9 Responses to “Upside-down Pineapples, But Not Cake”

  1. Jessica Says:

    That looks yummy! At first glance i thought it was cake. lol

  2. Jenny Says:

    Excellent. The cake-resemblance in that photo was totally an afterthought – I decided to go with the on-the-fork shot because all but two of the porkchops were being consumed while I was taking the pictures, and the two pineapple rings with cherries in the middle sorta looked like boobs.
    Sometimes, I have the maturity of a 7-year-old.

  3. amberance Says:

    Dude. Dude! I was wondering what I was going to make for dinner Friday night. Now I know. I love Kool-Aid, but I go for the color-changin’ cherry over the invisible cherry because it’s fun to confuse people.

  4. Jenny Says:

    I like Invisible Cherry because it looks like water == equally confusing.

  5. Pablo Says:

    Ha! I thought you were being clever and meant white wine by “invisible cherry Kool-Aid”!

    Looks yummy!

  6. Janice Says:

    I read about this site in the paper and have visited it a few times. This particular recipe sounded really bizarre to me. Pork and pineapple are a common culinary combination, but the mixture of ingredients sounded like an amalgam of whatever was in the kitchen cupboard – a technique that seldom works. Nevertheless, I had to see for myself if this was really any good. It wasn’t. Salt, onion salt, AND salted butter? Pork is already a dry meat… I don’t know what will get me first – hypertension or a broken crown from insanely tough meat. Curiosity does in fact kill the cat (with 10,000 mg of sodium).

    My son will eat just about anything, but this was just too much for even him to stomach. He couldn’t get past the first bite. Pineapple with garlic salt? What about this sounded like a good idea. Needless to say, my suspicions were confirmed.

    Luckily we were saved by the pizza delivery man. Readers, don’t waste your time. Jenny, please stick to the cupcakes.

  7. Jenny Says:

    Janice, thanks for the input. I’m bummed that the recipe didn’t work out for you, but I’m happy that you gave it a try and helped point out some things that I didn’t notice when I made it.

    The recipe is definitely unconventional, and it was also rather experimental (for me, at least). I’m going to give it another re-try this weekend to see whether I achieve the same results as I did in the previous batches, and I’ll revise the recipe if necessary.

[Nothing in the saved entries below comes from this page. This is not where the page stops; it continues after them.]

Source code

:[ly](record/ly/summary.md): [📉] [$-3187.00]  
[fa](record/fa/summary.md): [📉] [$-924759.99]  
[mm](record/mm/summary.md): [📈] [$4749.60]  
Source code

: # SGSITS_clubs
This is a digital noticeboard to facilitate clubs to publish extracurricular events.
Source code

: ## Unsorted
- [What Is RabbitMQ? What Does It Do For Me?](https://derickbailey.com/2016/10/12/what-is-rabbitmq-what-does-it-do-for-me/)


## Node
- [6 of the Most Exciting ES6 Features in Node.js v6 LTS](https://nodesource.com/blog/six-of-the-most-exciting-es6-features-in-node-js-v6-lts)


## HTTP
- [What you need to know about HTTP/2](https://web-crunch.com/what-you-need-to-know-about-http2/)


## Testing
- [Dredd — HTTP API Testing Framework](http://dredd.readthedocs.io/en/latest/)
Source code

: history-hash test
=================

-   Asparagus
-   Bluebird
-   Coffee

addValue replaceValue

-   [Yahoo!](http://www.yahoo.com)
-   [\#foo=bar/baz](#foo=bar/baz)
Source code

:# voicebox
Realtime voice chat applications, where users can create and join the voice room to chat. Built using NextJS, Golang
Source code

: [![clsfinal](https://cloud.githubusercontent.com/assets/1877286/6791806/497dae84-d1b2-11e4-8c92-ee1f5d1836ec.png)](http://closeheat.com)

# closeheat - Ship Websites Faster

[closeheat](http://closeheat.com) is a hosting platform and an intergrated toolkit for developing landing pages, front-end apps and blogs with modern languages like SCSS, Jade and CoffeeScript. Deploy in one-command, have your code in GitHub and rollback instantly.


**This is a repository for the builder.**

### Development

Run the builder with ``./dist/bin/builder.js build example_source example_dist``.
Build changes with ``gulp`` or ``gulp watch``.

    I’ve modified the posted recipe a bit for the sake of clarity.

  8. Owned Says:

    LOL Janice got served.

  9. Leeroy Says:

    Seriously Janice, go bitch somewhere else. Plenty of recipes are great on this site. I personally have not tried the pork thing, but you can’t expect 100% of the recipes here to be AMAZING! In fact I’d bet half the reason you didn’t like it was your inability to cook. Now run along eating your pizza you fat ass.